* **Supplied entries**:
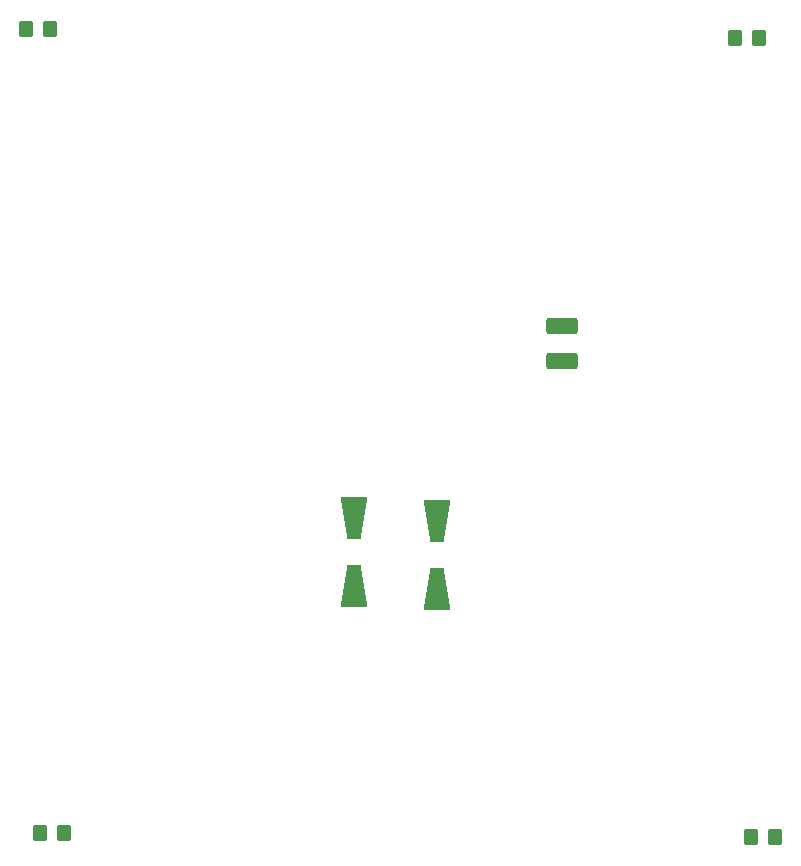
<source format=gbr>
%TF.GenerationSoftware,KiCad,Pcbnew,(6.0.7)*%
%TF.CreationDate,2022-08-25T14:30:35+03:00*%
%TF.ProjectId,guc_devresi_yetenek,6775635f-6465-4767-9265-73695f796574,rev?*%
%TF.SameCoordinates,Original*%
%TF.FileFunction,Paste,Top*%
%TF.FilePolarity,Positive*%
%FSLAX46Y46*%
G04 Gerber Fmt 4.6, Leading zero omitted, Abs format (unit mm)*
G04 Created by KiCad (PCBNEW (6.0.7)) date 2022-08-25 14:30:35*
%MOMM*%
%LPD*%
G01*
G04 APERTURE LIST*
G04 Aperture macros list*
%AMRoundRect*
0 Rectangle with rounded corners*
0 $1 Rounding radius*
0 $2 $3 $4 $5 $6 $7 $8 $9 X,Y pos of 4 corners*
0 Add a 4 corners polygon primitive as box body*
4,1,4,$2,$3,$4,$5,$6,$7,$8,$9,$2,$3,0*
0 Add four circle primitives for the rounded corners*
1,1,$1+$1,$2,$3*
1,1,$1+$1,$4,$5*
1,1,$1+$1,$6,$7*
1,1,$1+$1,$8,$9*
0 Add four rect primitives between the rounded corners*
20,1,$1+$1,$2,$3,$4,$5,0*
20,1,$1+$1,$4,$5,$6,$7,0*
20,1,$1+$1,$6,$7,$8,$9,0*
20,1,$1+$1,$8,$9,$2,$3,0*%
%AMOutline4P*
0 Free polygon, 4 corners , with rotation*
0 The origin of the aperture is its center*
0 number of corners: always 4*
0 $1 to $8 corner X, Y*
0 $9 Rotation angle, in degrees counterclockwise*
0 create outline with 4 corners*
4,1,4,$1,$2,$3,$4,$5,$6,$7,$8,$1,$2,$9*%
G04 Aperture macros list end*
%ADD10Outline4P,-1.800000X-1.150000X1.800000X-0.550000X1.800000X0.550000X-1.800000X1.150000X90.000000*%
%ADD11Outline4P,-1.800000X-1.150000X1.800000X-0.550000X1.800000X0.550000X-1.800000X1.150000X270.000000*%
%ADD12RoundRect,0.250000X0.350000X0.450000X-0.350000X0.450000X-0.350000X-0.450000X0.350000X-0.450000X0*%
%ADD13RoundRect,0.250001X-1.074999X0.462499X-1.074999X-0.462499X1.074999X-0.462499X1.074999X0.462499X0*%
%ADD14RoundRect,0.250000X-0.350000X-0.450000X0.350000X-0.450000X0.350000X0.450000X-0.350000X0.450000X0*%
G04 APERTURE END LIST*
D10*
%TO.C,TVS_D2*%
X70000000Y-67650000D03*
D11*
X70000000Y-61850000D03*
%TD*%
D12*
%TO.C,R1*%
X104301800Y-21234400D03*
X102301800Y-21234400D03*
%TD*%
%TO.C,R4*%
X105648000Y-88900000D03*
X103648000Y-88900000D03*
%TD*%
D13*
%TO.C,D1*%
X87630000Y-45629500D03*
X87630000Y-48604500D03*
%TD*%
D14*
%TO.C,R2*%
X43450000Y-88519000D03*
X45450000Y-88519000D03*
%TD*%
%TO.C,R3*%
X42246800Y-20472400D03*
X44246800Y-20472400D03*
%TD*%
D11*
%TO.C,TVS_D1*%
X77000000Y-62100000D03*
D10*
X77000000Y-67900000D03*
%TD*%
M02*

</source>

* **Goal of the exercise**:
Note each line of the entries that has "polygon" in it, and copy those lines.

* **Problem solution**:
0 Add a 4 corners polygon primitive as box body*
0 Free polygon, 4 corners , with rotation*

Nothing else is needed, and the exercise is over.